## Extracted information
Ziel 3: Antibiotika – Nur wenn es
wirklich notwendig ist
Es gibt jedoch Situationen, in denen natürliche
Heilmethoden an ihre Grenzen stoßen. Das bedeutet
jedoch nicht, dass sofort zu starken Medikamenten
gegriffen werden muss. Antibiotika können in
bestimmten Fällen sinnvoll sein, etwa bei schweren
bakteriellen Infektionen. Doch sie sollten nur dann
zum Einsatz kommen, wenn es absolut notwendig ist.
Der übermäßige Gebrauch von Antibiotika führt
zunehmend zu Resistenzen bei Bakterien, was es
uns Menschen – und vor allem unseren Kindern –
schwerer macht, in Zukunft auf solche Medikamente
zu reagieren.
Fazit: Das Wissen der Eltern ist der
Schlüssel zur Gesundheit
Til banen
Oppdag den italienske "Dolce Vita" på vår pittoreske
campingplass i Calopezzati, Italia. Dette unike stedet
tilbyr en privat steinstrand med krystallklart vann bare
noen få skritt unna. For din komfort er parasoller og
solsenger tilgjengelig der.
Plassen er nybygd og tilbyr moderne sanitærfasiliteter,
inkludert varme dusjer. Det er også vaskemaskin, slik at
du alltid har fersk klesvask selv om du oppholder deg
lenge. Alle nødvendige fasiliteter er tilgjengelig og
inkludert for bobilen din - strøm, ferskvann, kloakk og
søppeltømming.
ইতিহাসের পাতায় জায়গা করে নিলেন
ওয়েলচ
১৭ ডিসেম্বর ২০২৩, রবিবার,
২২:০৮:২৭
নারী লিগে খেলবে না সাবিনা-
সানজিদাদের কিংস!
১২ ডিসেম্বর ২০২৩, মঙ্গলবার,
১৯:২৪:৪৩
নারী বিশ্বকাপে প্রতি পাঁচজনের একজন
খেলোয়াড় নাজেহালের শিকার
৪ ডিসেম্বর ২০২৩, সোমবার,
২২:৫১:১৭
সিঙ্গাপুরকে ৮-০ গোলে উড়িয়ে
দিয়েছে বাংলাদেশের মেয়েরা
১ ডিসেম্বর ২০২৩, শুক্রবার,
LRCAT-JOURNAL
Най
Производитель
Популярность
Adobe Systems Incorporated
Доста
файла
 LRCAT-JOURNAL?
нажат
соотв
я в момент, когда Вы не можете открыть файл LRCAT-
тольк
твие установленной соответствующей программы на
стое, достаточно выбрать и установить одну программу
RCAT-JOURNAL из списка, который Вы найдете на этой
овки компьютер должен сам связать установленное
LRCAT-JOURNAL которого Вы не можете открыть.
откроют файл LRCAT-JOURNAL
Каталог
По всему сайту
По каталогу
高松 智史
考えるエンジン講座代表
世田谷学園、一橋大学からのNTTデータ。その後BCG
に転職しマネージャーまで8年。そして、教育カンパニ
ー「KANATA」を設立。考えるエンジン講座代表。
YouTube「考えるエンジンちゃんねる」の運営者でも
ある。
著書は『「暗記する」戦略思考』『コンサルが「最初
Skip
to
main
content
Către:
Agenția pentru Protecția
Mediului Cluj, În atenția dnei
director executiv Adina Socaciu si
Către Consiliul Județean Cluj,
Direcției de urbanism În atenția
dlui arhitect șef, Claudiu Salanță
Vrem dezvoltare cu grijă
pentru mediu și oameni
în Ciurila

## Exercise
Your answer must be the records themselves, output again exactly.

## Result of the exercise
Ziel 3: Antibiotika – Nur wenn es
wirklich notwendig ist
Es gibt jedoch Situationen, in denen natürliche
Heilmethoden an ihre Grenzen stoßen. Das bedeutet
jedoch nicht, dass sofort zu starken Medikamenten
gegriffen werden muss. Antibiotika können in
bestimmten Fällen sinnvoll sein, etwa bei schweren
bakteriellen Infektionen. Doch sie sollten nur dann
zum Einsatz kommen, wenn es absolut notwendig ist.
Der übermäßige Gebrauch von Antibiotika führt
zunehmend zu Resistenzen bei Bakterien, was es
uns Menschen – und vor allem unseren Kindern –
schwerer macht, in Zukunft auf solche Medikamente
zu reagieren.
Fazit: Das Wissen der Eltern ist der
Schlüssel zur Gesundheit
Til banen
Oppdag den italienske "Dolce Vita" på vår pittoreske
campingplass i Calopezzati, Italia. Dette unike stedet
tilbyr en privat steinstrand med krystallklart vann bare
noen få skritt unna. For din komfort er parasoller og
solsenger tilgjengelig der.
Plassen er nybygd og tilbyr moderne sanitærfasiliteter,
inkludert varme dusjer. Det er også vaskemaskin, slik at
du alltid har fersk klesvask selv om du oppholder deg
lenge. Alle nødvendige fasiliteter er tilgjengelig og
inkludert for bobilen din - strøm, ferskvann, kloakk og
søppeltømming.
ইতিহাসের পাতায় জায়গা করে নিলেন
ওয়েলচ
১৭ ডিসেম্বর ২০২৩, রবিবার,
২২:০৮:২৭
নারী লিগে খেলবে না সাবিনা-
সানজিদাদের কিংস!
১২ ডিসেম্বর ২০২৩, মঙ্গলবার,
১৯:২৪:৪৩
নারী বিশ্বকাপে প্রতি পাঁচজনের একজন
খেলোয়াড় নাজেহালের শিকার
৪ ডিসেম্বর ২০২৩, সোমবার,
২২:৫১:১৭
সিঙ্গাপুরকে ৮-০ গোলে উড়িয়ে
দিয়েছে বাংলাদেশের মেয়েরা
১ ডিসেম্বর ২০২৩, শুক্রবার,
LRCAT-JOURNAL
Най
Производитель
Популярность
Adobe Systems Incorporated
Доста
файла
 LRCAT-JOURNAL?
нажат
соотв
я в момент, когда Вы не можете открыть файл LRCAT-
тольк
твие установленной соответствующей программы на
стое, достаточно выбрать и установить одну программу
RCAT-JOURNAL из списка, который Вы найдете на этой
овки компьютер должен сам связать установленное
LRCAT-JOURNAL которого Вы не можете открыть.
откроют файл LRCAT-JOURNAL
Каталог
По всему сайту
По каталогу
高松 智史
考えるエンジン講座代表
世田谷学園、一橋大学からのNTTデータ。その後BCG
に転職しマネージャーまで8年。そして、教育カンパニ
ー「KANATA」を設立。考えるエンジン講座代表。
YouTube「考えるエンジンちゃんねる」の運営者でも
ある。
著書は『「暗記する」戦略思考』『コンサルが「最初
Skip
to
main
content
Către:
Agenția pentru Protecția
Mediului Cluj, În atenția dnei
director executiv Adina Socaciu si
Către Consiliul Județean Cluj,
Direcției de urbanism În atenția
dlui arhitect șef, Claudiu Salanță
Vrem dezvoltare cu grijă
pentru mediu și oameni
în Ciurila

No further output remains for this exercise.